With the support of the newsroom at Messenger Post Media and Gatehouse Media management. I’m taking a two-month leave of absence.
In addition to being a gainfully employed journalist, I also serve in the Air Force Reserve as a broadcast journalist, assigned to the 914th Air Refueling Wing in Niagara Falls.
In front of me is what I anticipate as the greatest and most humbling assignment of my life. I’ve been selected to augment the mortuary mission at Dover Air Force Base for Air Force Mortuary Affairs Operations.
As reservists and citizen airmen, we back up active-duty servicemen across the board in all occupations as they rotate in and out. It’s our job as a citizen airman.
My understanding of my assignment is that I will be documenting dignified transfers for families who elect media coverage of their loved ones' return and will put it on a DVD for them.
After serving three years in the Army followed by a 14-year break in service to focus on my civilian career — which took me into Iraq in 2005 as a New York Post freelancer — I felt compelled to serve again and rejoined in 2013. My DNA has me wired to be more of a participant then an observer.
As a civilian journalist I have photographed graveside services of the fallen with the families' permission. Simply put, it is heavy. So is this assignment. I feel well prepared, but you never really know how it’s going to go until you get there.
This assignment is in no way about me, nor is this article. This assignment is about family and support. This article is about saying "thank you" to all those around me for allowing me to fulfill my duties and support the fallen and their families.
In the big picture, it’s two measly months then back at it with the Daily Messenger. However, I anticipate that these two months will have a profound impact on the rest of my life. Two months of helping Gold Star families. Two months to be a part of a team that is tasked with a daunting assignment: taking care of those who have made the ultimate sacrifice.

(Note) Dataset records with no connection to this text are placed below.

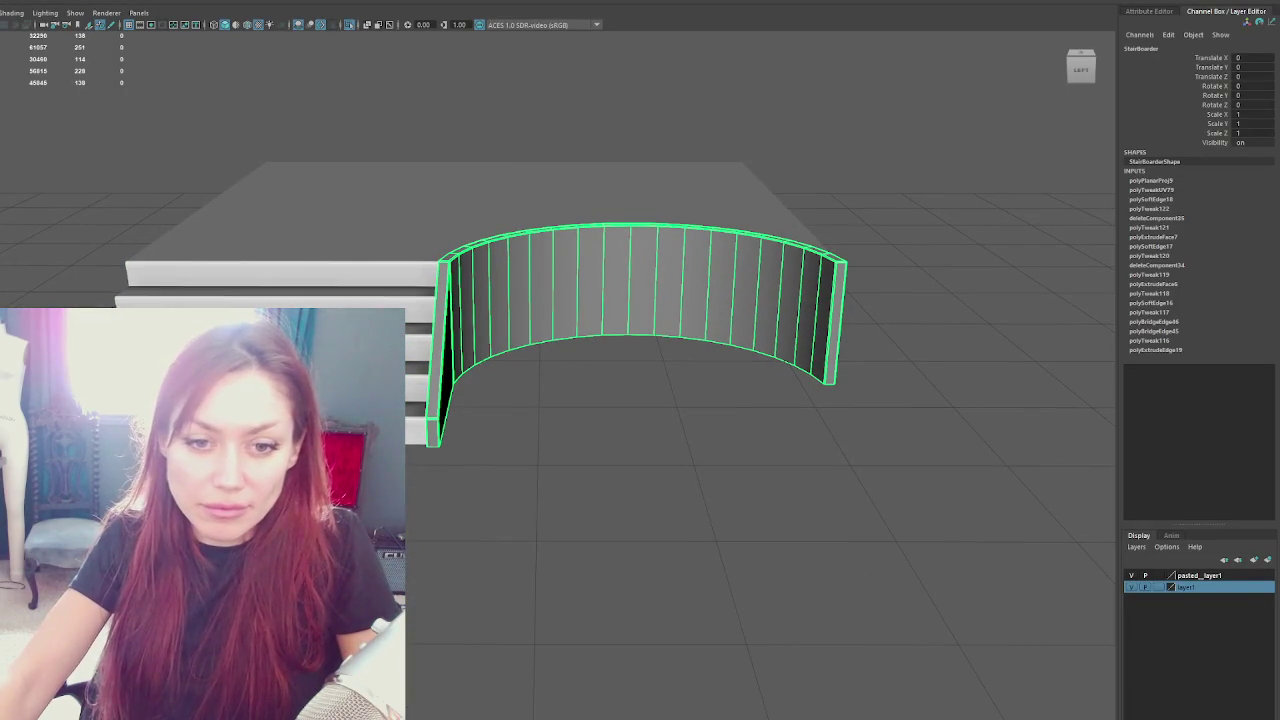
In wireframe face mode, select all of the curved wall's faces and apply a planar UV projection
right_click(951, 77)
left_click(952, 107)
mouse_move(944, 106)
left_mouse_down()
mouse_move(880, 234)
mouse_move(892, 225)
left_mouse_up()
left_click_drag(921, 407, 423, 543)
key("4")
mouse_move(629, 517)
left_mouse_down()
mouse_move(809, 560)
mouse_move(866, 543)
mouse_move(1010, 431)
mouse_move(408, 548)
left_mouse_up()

All of this pales in comparison to those deployed and serving under extreme circumstances. Heroes are out there, heroes are among us. My fortune allows me not only to work alongside them but to tell their stories as well.
I’ve always felt blessed to be wired the way I am. Maniac work ethic, compelled and inspired to tell the story of our community. Compelled to tell the story of our magnificent nation’s military.
In a bizarre way it’s all led me to this moment in life, these two months in front of me.
I’d be grateful just to dust the lobby. Ideally, I never take the camera out of the bag. Reality is that I will.
Josh Williams is a reporter and online editor for Messenger Post Media.